Esse relato de Santa Gertrudes abaixo toca na nossa experiência humana: do desânimo diante das próprias limitações na vida espiritual. Muitas pessoas, ao rezar, participar da missa ou tentar meditar, percebem cansaço, às vezes falta de fervor ou distrações não por vontade própria e concluem que sua oração não tem valor. E às vezes imaginamos que rezar bem significa sentir fervor, consolação ou profunda concentração. A santa vive exatamente esse momento. Por isso, quando percebermos distrações na oração, falta de fervor, não devemos desanimar.
Ocorreu com Santa Gertrudes o seguinte: um dia em que a Santa, estando no coro da Igreja, se dispunha a cantar à Missa, não conseguiu, por humana fraqueza, concentrar a sua atenção. E Desanimada disse consigo mesmo:
— Para que me serve rezar tão distraidamente?
— Mais vale não continuar.
E dispunha-se a retirar-se, quando o Próprio Senhor Jesus lhe apareceu; trazia nas mãos o Seu Coração e disse-lhe:
— Aqui tens o meu Coração que ponho ao teu serviço, para que lhe mandes executar tudo quanto as tuas forças te não permitem realizar. Dessa maneira nada poderás ter de repreensível aos meus olhos.
Santa Gertrudes admirada, parecia-lhe impossível, à Santa, que tão sublime Coração quisesse suprir à sua incapacidade; mas Jesus expôs-lhe a seguinte comparação:
«Se tivesses uma voz e experimentasses grande prazer em cantar, não te pareceria mal que alguma das tuas companheiras, com voz inferior à tua, se quisesse antepor (colocar-se a frente) a ti?
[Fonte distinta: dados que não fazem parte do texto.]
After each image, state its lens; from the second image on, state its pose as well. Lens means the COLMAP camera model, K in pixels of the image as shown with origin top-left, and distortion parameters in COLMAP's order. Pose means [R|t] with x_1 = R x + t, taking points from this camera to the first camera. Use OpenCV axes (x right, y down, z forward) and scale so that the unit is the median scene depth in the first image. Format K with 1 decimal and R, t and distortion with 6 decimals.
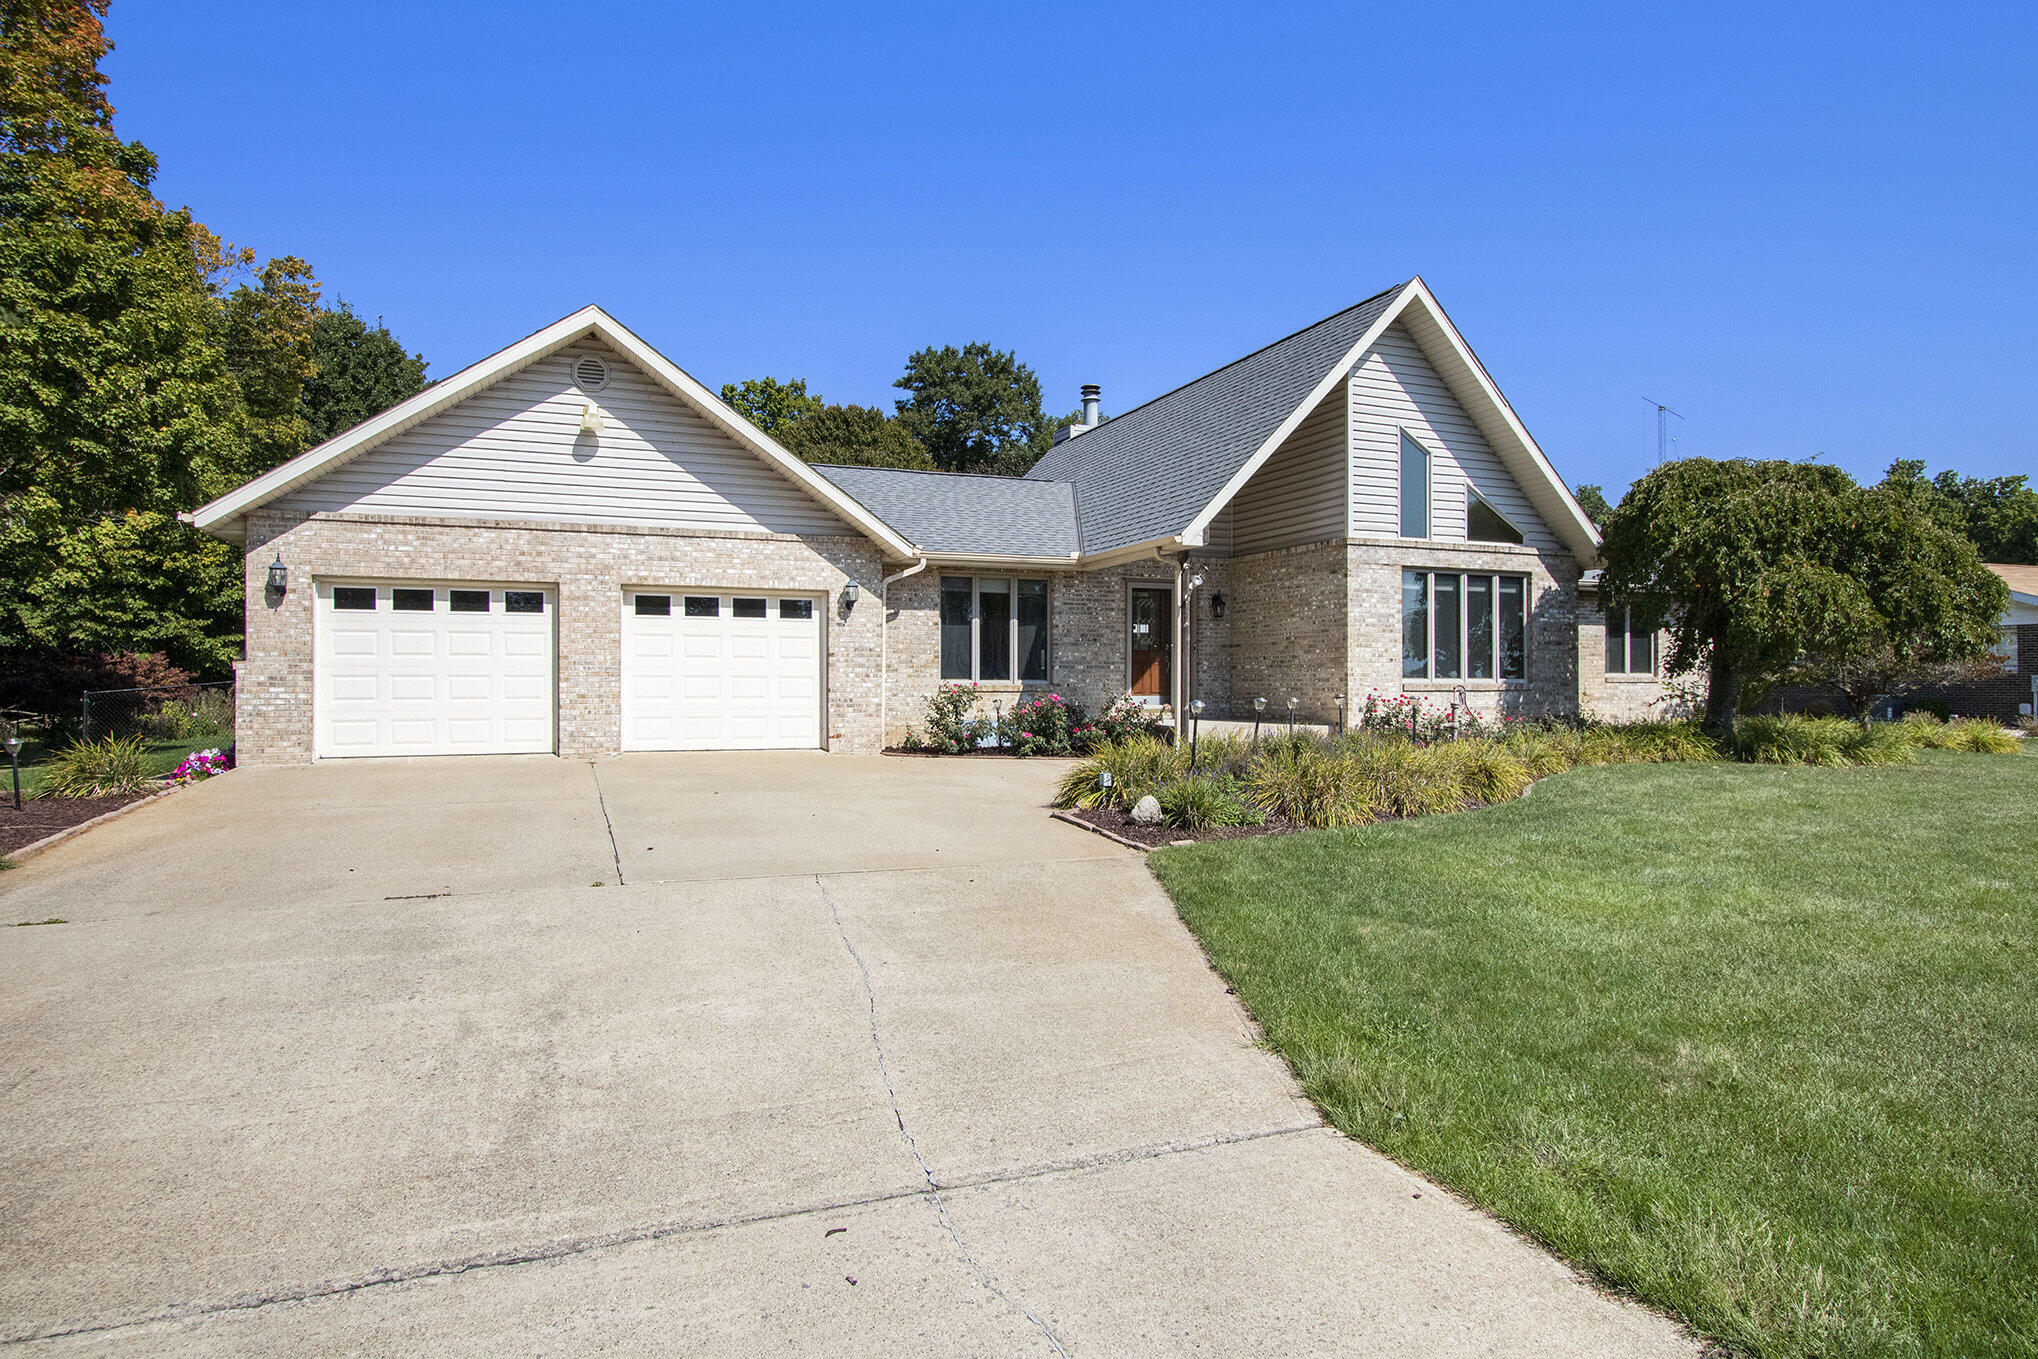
lens RADIAL K [[1240.2, 0, 1022.9], [0, 1240.2, 671.2], [0, 0, 1]] dist [-0.004518, 0.002006]
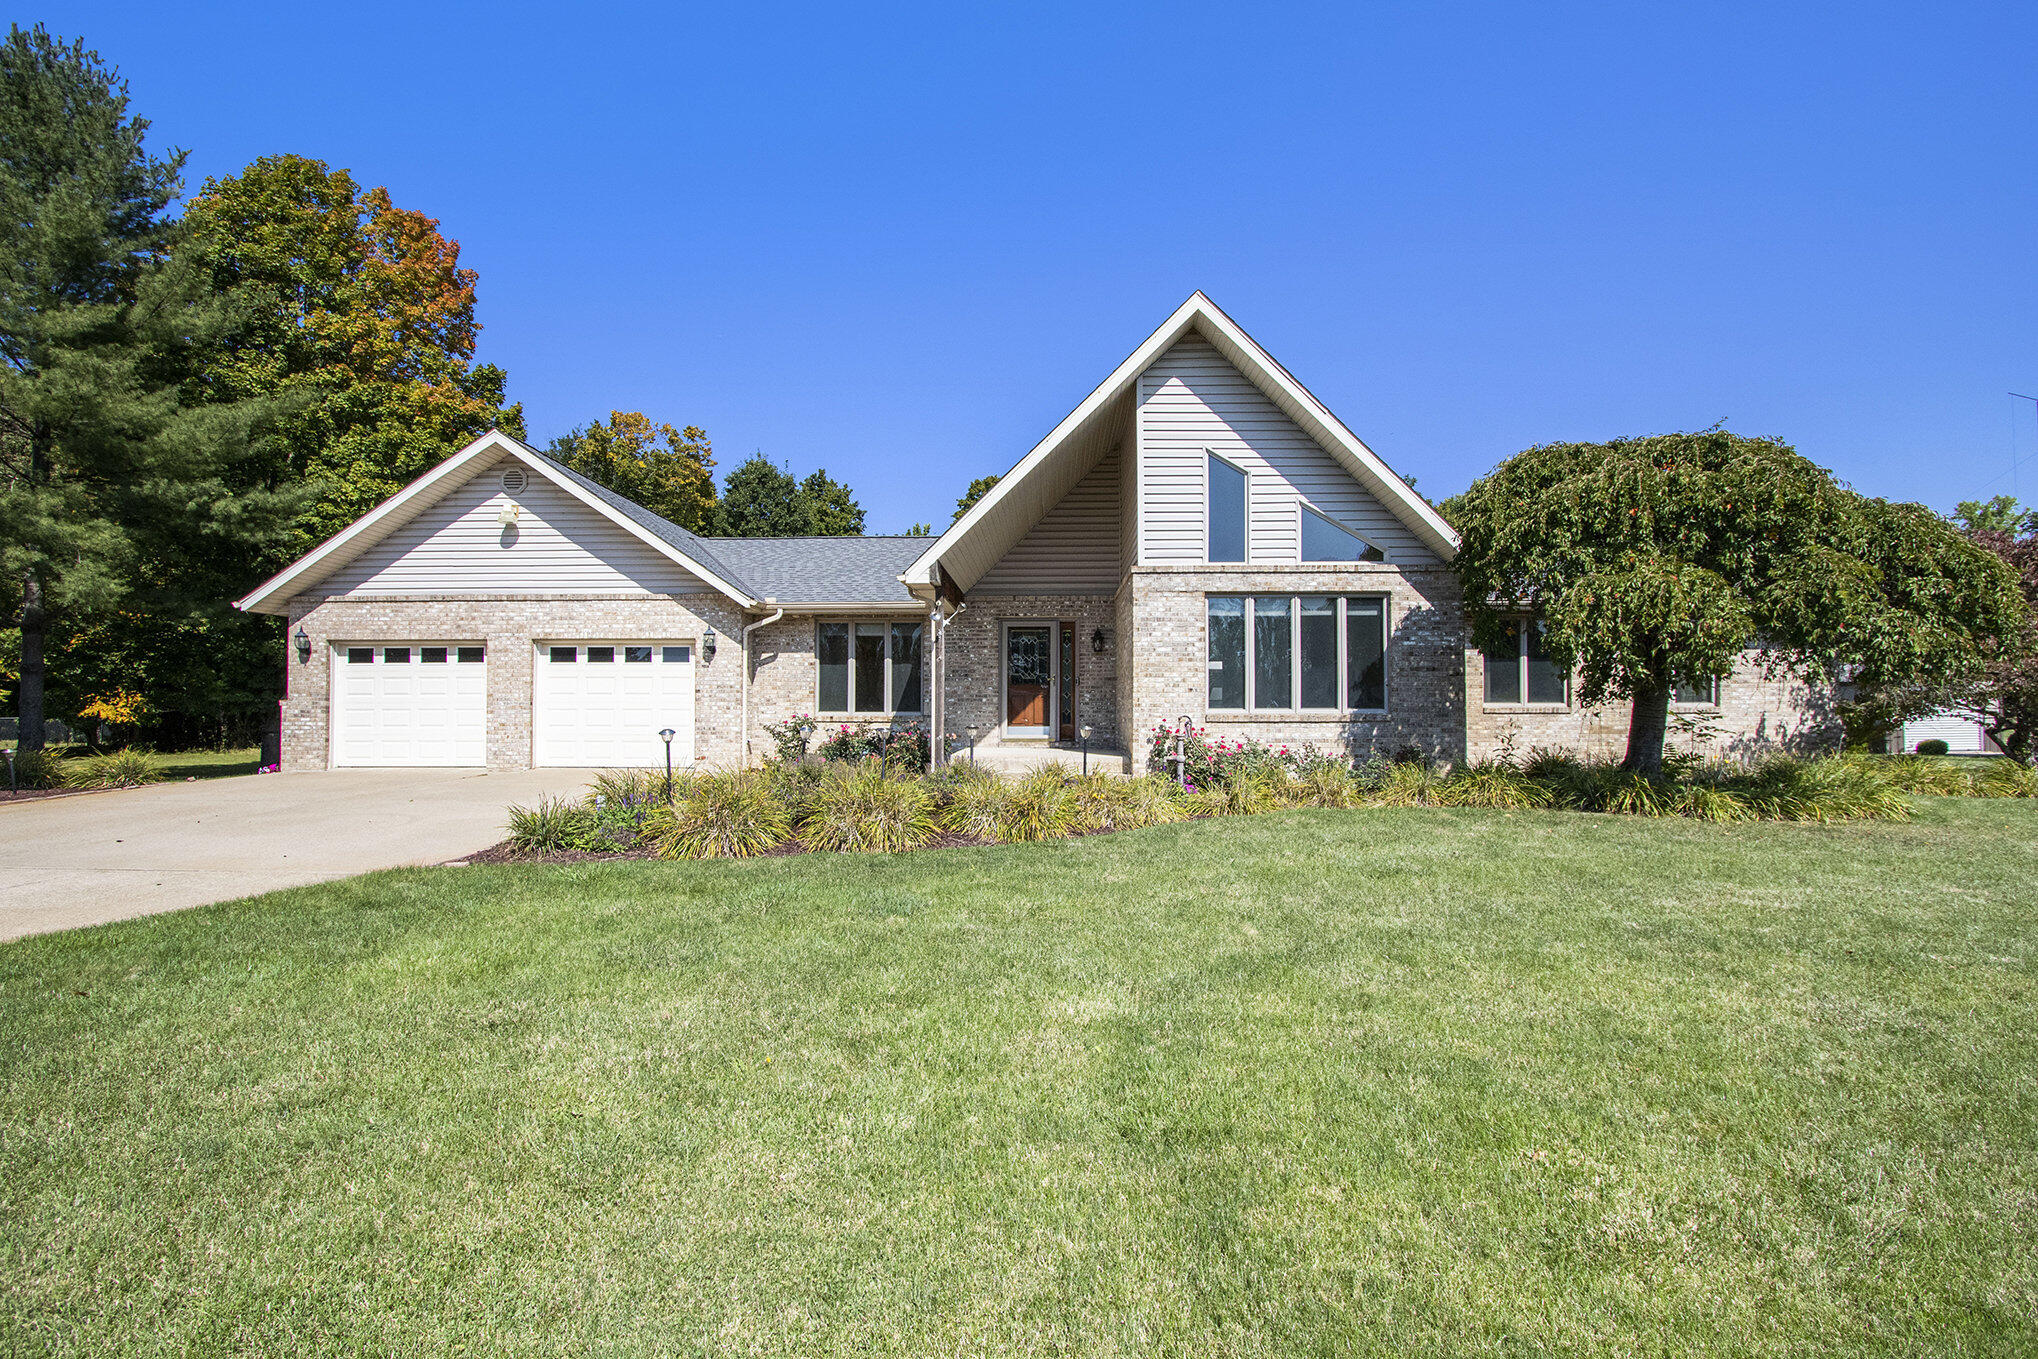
lens RADIAL K [[990.2, 0, 954.1], [0, 990.2, 692.9], [0, 0, 1]] dist [-0.009369, 0.000364]
pose [[0.899454, -0.011890, -0.436854, 0.463563], [0.004042, 0.999813, -0.018891, 0.007052], [0.436997, 0.015226, 0.899334, 0.223821]]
Assim do mesmo modo o Meu divino Coração deseja ardentemente que descarregues nEle todos os deveres de que não podes desempenhar-te convenientemente»
Que excelente lição!
Assim como alguém que possui uma bela voz gostaria de cantar em favor de quem canta menos, o Sagrado Coração de Jesus deseja completar aquilo que não conseguimos realizar dignamente. Ele não nos humilha por nossas limitações; Ele nos convida a colocá-las em Seu Sagrado Coração.
Não sentis favor ardente, mas cansaço na devoção? Dizei a Jesus:
«Senhor, eu Vos ofereço as minhas fragilidades. Onde falta meu amor, colocai o Vosso. Onde falta minha atenção e fervor, supram Vossa misericórdia e Vosso Divino Coração.»
Que esta piedosa súplica não impeça porém de recorrer a outros meios que Santa Igreja dispõe.
Lembremos, pois...
Que não é a nossa perfeição que sustenta a vida espiritual, mas a confiança perseverante que depositamos no Coração de Jesus. O perigo não está em sermos fracos, mas em desistirmos por causa da nossa fraqueza. Quem persevera humildemente, mesmo entre fraquezas, quedas e infelicidades, mas se ergue com a Graça, jamais estará sozinho; É Jesus unindo o mais pobre que somos, em o mais Ricos que podemos sermos com Ele. O que mais agrada a Deus não é a perfeição das nossas capacidades, mas a humildade de reconhecer nossa pobreza e confiar n'Ele.
— Referência:
[E.D.M, Padre Paul Henry O’Sullivan. As Maravilhas da Santa Missa. Lisboa, 1925, p. 71-83]
E as almas dos fiéis defuntos pela misericórdia de Deus descansem em paz!
℣. Dai-lhes Senhor, o descanso eterno.
℟. E a luz perpétua os ilumine.
Descansem em paz. Amém.
℣. Senhor, escutai a minha oração,
℟. E chegue até vós o meu clamor.
"Para Cristo,
por Maria e José,
em súplicas pelas
almas do purgatório".
† Jesus e Maria eu vos amo, salvai almas!